ReplyDeleteThat basically sums up my entire experience with the internet. I spent all my free time on the internet, saving tutorials that I never actually got to doing. And window-shopping other people's lives, and focussing on what I didn't have instead of what I did. Plus my brain was like it had ADHD for the internet, I couldn't go 3 hours without looking up random pieces of information, usually ending up for much longer on it than I intended. Finally, I knew something had to change, and when we moved to our new appartment, we just didn't get internet. So, I've been on a sort of internet diet, so about 1-2 hours of internet time a week (I don't have a smart phone, it'd be like giving a hip flask to an alcoholic). I felt like I was going crazy for 2 months. Then it just hurt for another 4. Now, I finally feel peaceful, and I feel like I'm actually able to live in the moment, to live my life. I hope that one day when we do get internet again, I'll be able to use it moderately, and still get to actually live my life, and make things!! (instead of perpetually adding things to my 'to do' pinterest boards)
What a cool app!

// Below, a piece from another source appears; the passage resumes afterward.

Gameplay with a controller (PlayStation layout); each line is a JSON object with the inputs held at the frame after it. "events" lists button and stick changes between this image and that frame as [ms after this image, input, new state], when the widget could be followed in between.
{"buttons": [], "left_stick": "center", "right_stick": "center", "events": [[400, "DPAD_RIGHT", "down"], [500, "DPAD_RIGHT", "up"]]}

I find that I'm kind of feast or famine in my phone use. I may be on it a lot, but as soon as I get tunnel-visioned on a project I completely ignore it for hours on end. Generally I realize that at the end of the day when someone has frantically called me or texted me twelve times and I missed it, haha!
ReplyDeleteYes, yes, this! While I like writing blog posts and posting photos on Instagram, my online presence is limited. I've deleted Facebook and replaced it with two krunker games that are both fun and soothing without taking up too much of my time: Neko Atsume and Duolingo. — All too often, I feel as if my my being is stored in cyberspace. Forest is a fantastic mobile app.